DATA TO EXAMINE
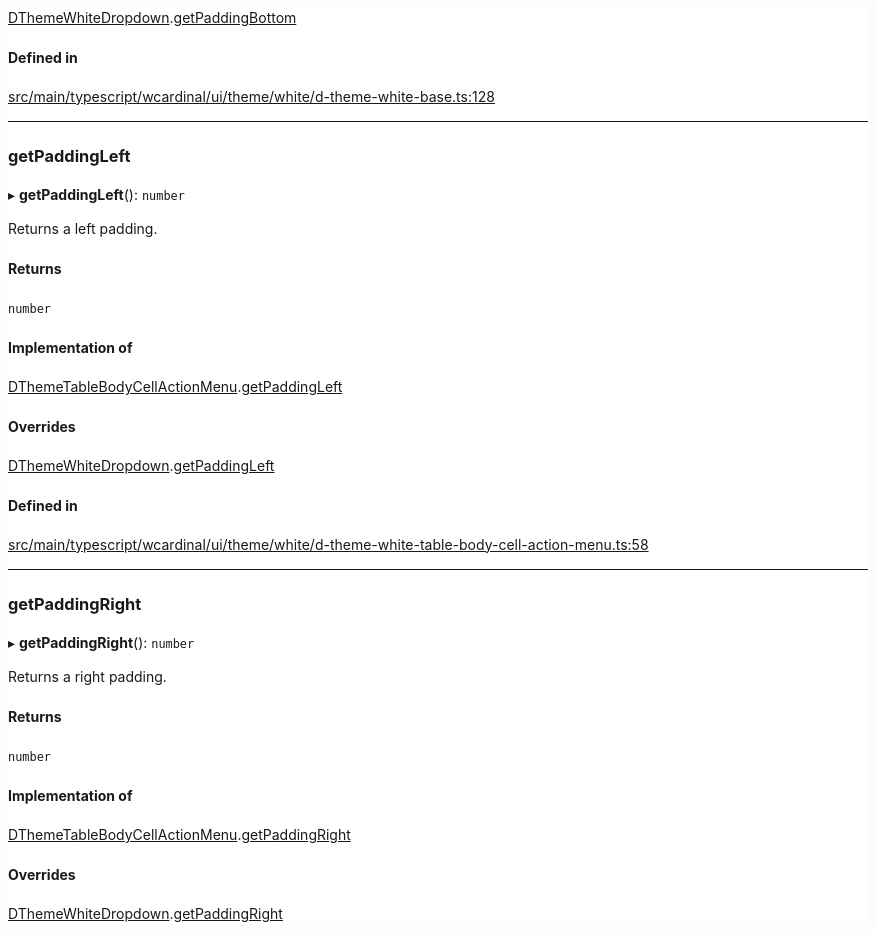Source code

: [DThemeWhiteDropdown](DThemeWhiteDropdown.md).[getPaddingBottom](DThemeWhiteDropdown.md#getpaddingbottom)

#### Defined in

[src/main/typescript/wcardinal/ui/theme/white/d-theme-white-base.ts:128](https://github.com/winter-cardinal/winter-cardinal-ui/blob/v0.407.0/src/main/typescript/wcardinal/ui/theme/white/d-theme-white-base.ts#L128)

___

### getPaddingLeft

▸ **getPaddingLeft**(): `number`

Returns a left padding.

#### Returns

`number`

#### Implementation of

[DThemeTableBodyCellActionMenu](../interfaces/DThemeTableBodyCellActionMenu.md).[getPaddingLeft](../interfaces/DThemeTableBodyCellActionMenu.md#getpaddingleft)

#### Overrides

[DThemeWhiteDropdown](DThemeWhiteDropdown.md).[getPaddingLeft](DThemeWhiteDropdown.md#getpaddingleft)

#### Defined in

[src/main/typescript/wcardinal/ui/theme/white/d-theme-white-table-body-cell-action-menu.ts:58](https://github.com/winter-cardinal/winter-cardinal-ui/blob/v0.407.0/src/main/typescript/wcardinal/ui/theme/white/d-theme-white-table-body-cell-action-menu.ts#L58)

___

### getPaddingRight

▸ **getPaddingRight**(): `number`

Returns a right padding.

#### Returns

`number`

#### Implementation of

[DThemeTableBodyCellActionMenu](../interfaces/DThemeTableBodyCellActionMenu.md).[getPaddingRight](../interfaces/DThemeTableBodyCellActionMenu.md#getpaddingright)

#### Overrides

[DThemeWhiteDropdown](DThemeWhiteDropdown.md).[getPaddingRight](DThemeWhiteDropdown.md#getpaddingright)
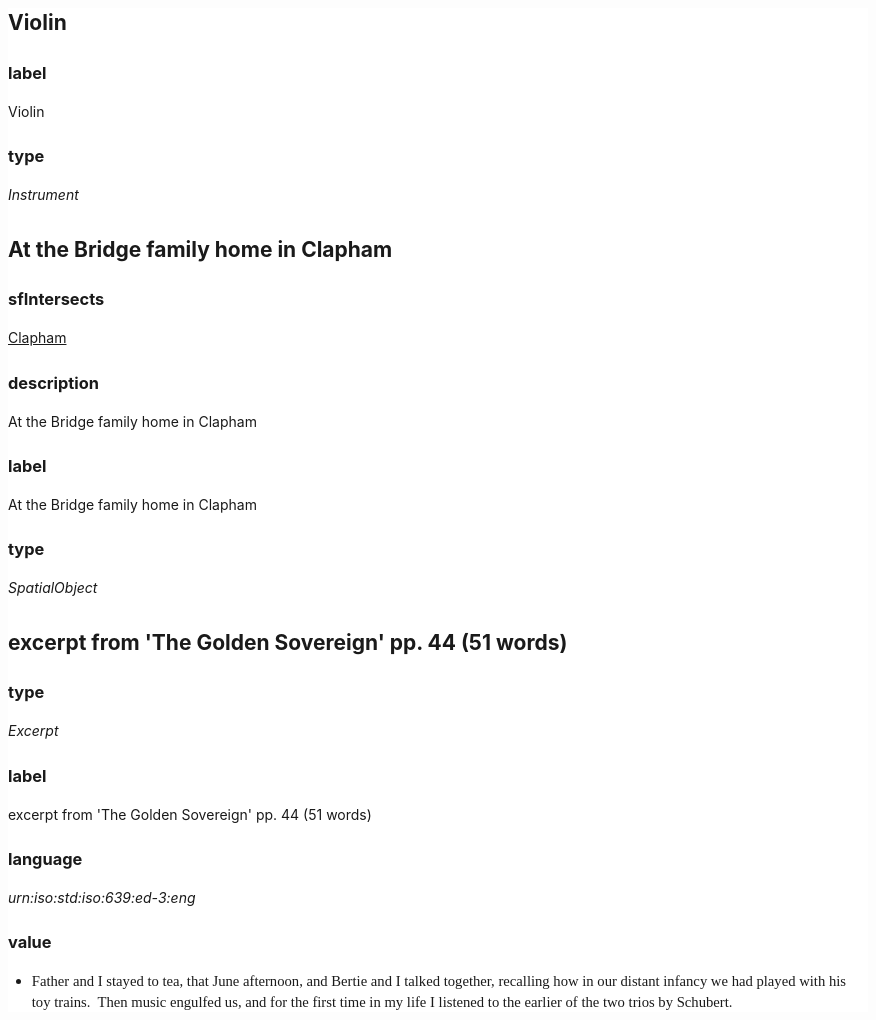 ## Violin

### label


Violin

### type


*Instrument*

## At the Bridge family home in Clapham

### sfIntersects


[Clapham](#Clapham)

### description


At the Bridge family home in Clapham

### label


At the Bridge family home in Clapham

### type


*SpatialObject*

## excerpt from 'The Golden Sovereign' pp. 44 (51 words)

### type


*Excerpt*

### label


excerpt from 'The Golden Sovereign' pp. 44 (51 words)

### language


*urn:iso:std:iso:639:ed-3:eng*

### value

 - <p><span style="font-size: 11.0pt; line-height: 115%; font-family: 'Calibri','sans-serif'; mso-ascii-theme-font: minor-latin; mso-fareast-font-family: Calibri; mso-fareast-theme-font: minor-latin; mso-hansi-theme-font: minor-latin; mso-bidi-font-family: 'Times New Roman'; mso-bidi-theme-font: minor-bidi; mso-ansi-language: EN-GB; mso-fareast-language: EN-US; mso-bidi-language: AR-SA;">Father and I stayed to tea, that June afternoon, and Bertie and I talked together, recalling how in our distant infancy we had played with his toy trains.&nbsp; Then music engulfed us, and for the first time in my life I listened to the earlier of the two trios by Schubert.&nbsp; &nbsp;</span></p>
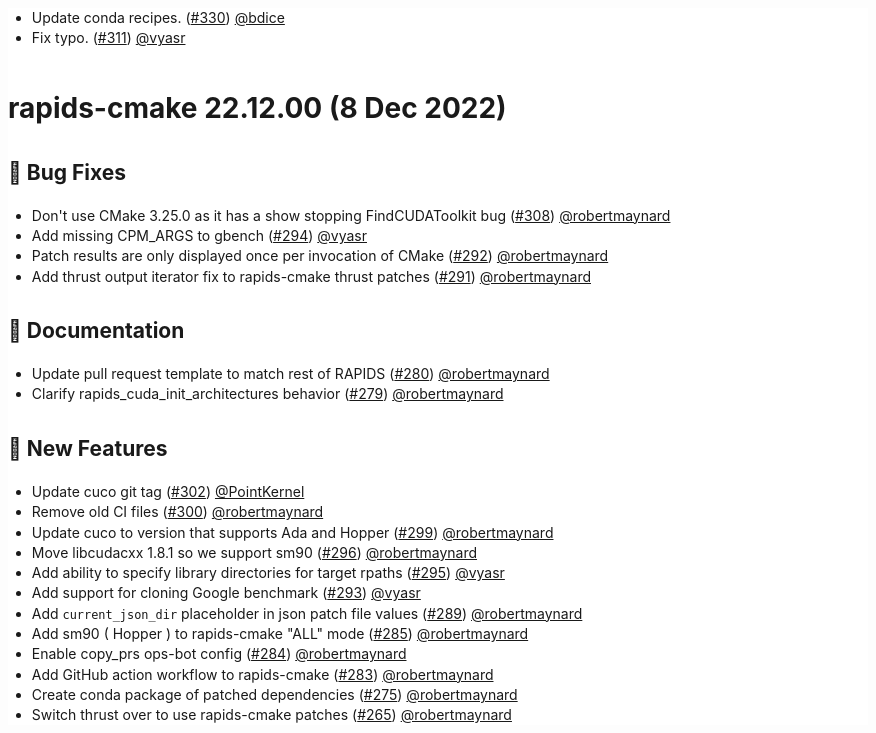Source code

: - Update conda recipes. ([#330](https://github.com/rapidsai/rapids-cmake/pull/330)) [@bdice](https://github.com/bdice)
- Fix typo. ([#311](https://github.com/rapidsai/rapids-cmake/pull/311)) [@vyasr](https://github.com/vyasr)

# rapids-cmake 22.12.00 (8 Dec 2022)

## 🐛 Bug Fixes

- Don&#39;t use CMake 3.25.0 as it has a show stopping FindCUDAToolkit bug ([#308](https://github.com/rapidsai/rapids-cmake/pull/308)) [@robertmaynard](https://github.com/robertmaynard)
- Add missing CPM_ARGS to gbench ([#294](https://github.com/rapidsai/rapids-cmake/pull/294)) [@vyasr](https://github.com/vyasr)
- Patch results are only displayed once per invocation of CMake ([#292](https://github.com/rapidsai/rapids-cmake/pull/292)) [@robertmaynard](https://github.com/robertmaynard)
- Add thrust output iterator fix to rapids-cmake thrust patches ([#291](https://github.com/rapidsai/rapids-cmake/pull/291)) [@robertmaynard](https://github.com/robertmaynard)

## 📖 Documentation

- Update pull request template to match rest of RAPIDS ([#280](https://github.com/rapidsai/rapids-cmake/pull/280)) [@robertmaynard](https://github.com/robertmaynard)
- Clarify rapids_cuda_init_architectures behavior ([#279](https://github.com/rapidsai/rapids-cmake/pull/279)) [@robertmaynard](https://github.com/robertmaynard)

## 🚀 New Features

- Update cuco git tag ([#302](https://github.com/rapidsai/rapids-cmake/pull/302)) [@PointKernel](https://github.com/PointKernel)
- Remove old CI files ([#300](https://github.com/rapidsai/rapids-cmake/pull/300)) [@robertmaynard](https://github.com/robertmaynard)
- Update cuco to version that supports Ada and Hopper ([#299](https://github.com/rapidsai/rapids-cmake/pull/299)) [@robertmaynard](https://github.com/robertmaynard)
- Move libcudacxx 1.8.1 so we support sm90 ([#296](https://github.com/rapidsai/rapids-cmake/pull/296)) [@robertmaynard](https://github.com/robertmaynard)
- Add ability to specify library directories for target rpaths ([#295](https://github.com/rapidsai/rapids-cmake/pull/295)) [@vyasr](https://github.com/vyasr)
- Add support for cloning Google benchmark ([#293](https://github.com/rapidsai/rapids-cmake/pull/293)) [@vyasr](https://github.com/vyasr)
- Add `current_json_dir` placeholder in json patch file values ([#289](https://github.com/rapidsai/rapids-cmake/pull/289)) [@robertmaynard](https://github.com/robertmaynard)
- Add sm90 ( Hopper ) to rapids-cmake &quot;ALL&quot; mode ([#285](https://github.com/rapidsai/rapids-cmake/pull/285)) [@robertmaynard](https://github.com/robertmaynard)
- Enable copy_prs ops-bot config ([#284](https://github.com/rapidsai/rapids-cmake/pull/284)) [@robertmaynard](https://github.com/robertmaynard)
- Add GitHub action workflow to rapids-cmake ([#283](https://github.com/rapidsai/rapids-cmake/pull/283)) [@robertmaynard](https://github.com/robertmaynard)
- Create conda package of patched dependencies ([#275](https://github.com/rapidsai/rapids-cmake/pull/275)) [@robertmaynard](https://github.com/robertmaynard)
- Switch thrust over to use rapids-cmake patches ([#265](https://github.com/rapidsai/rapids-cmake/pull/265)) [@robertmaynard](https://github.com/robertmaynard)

WHAT THE TASK REQUIRES
Check the listing above for lines containing the string "Sovereign", and copy each one.

EXERCISE RESULT
## excerpt from 'The Golden Sovereign' pp. 44 (51 words)
excerpt from 'The Golden Sovereign' pp. 44 (51 words)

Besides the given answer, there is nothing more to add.